Sequence diagrams of functional methodologies used compared in this study. Sequences in figs. A)-C) refer to EPI readouts. Sequences in Figs. D)-F) refer to Turbo-FLASH readouts with a preceding T2 contrast generation module. For best visibility, amplitudes of gradients and RF pulses are not to scale. Zoomed signal maps of the central sulcus in the right column of the Figure refer to the average of the 5 time points of the respective imaging modalities.
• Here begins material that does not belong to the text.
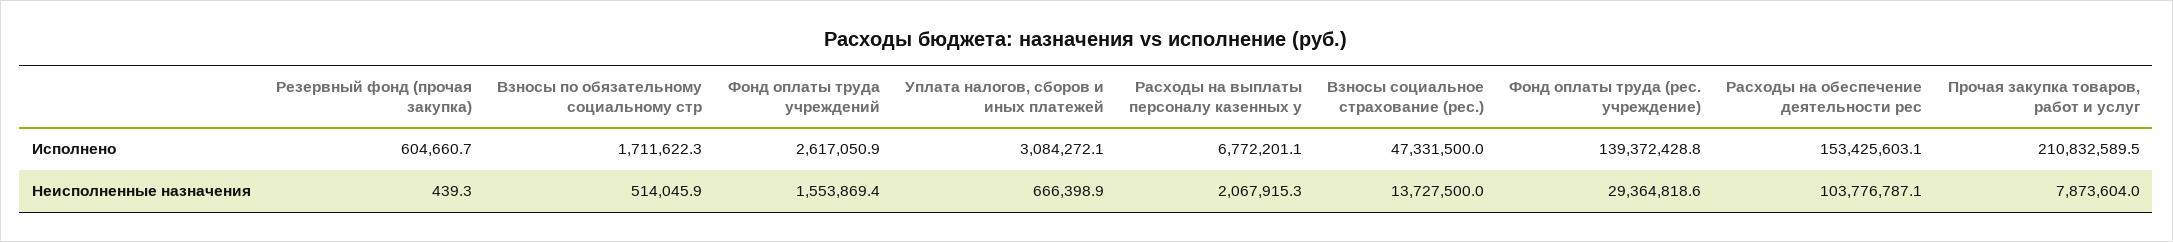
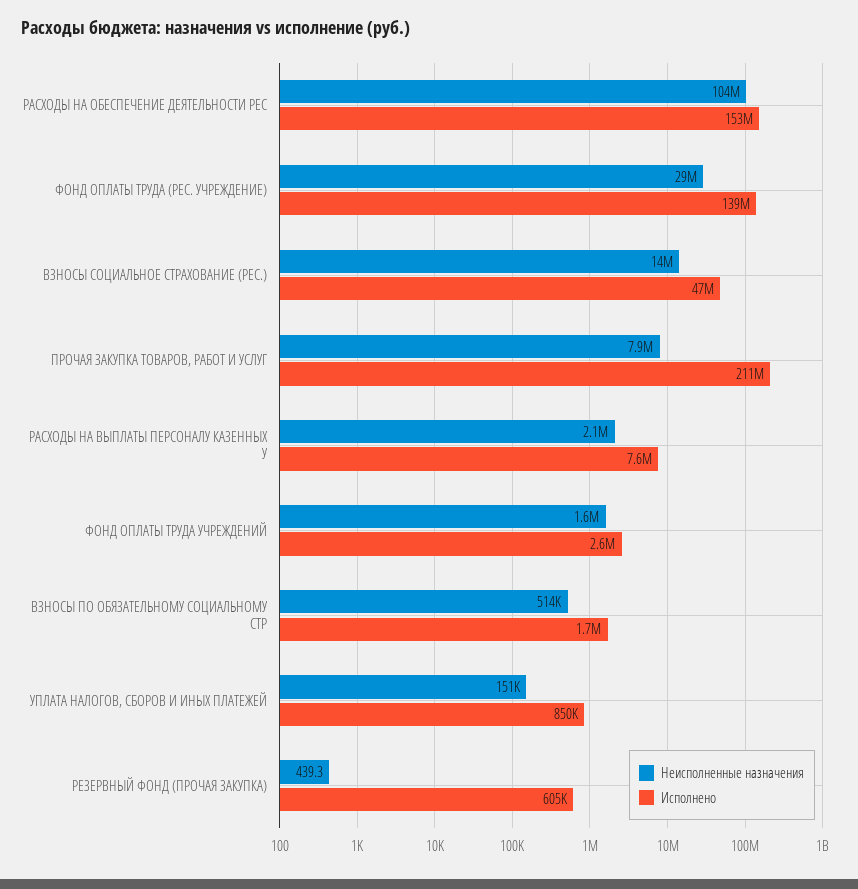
Исполнено, Уплата налогов, сборов и иных платежей: 3084272.1 -> 850000
Исполнено, Расходы на выплаты персоналу казенных у: 6772201.1 -> 7600000
Неисполненные назначения, Уплата налогов, сборов и иных платежей: 666398.9 -> 151000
Functional signals are collected in slice groups covering the left central sulcus (Fig. A) during a unilateral right-hand finger tapping task (Fig. B). Activity is analyzed in as a function of cortical depth (Fig. C). Cortical profiles shown in Fig. 3 are generated from the green ROI. Statistical activity maps of the modalities used here are shown in Figs. D-I). The corresponding profiles of activity as a function of cortical depth are summarized in Fig. 3). VASO (blue) and T1ρ/T2-prep (black/turquoise) are capable of showing indication of depth dependent activity modulations.

Fig. A) depicts the depth-dependent profiles of the activity maps in Fig. 2. C/B depict scatter plots of all evaluated sequences with respect to their sensitivity and ‘specificity’. The specificity is estimated here with two alternative approaches. In A) ‘specificity’ is estimated as the inverse of the false alarm rate of voxels with z-val > 0.8 inside GM vs. across GM, CSF, and WM. In B) ‘specificity’ is estimated as the inverse slope of the activity as a function of cortical depth. Note that these estimates of ‘specificity’ should not be considered without the sensitivity measure.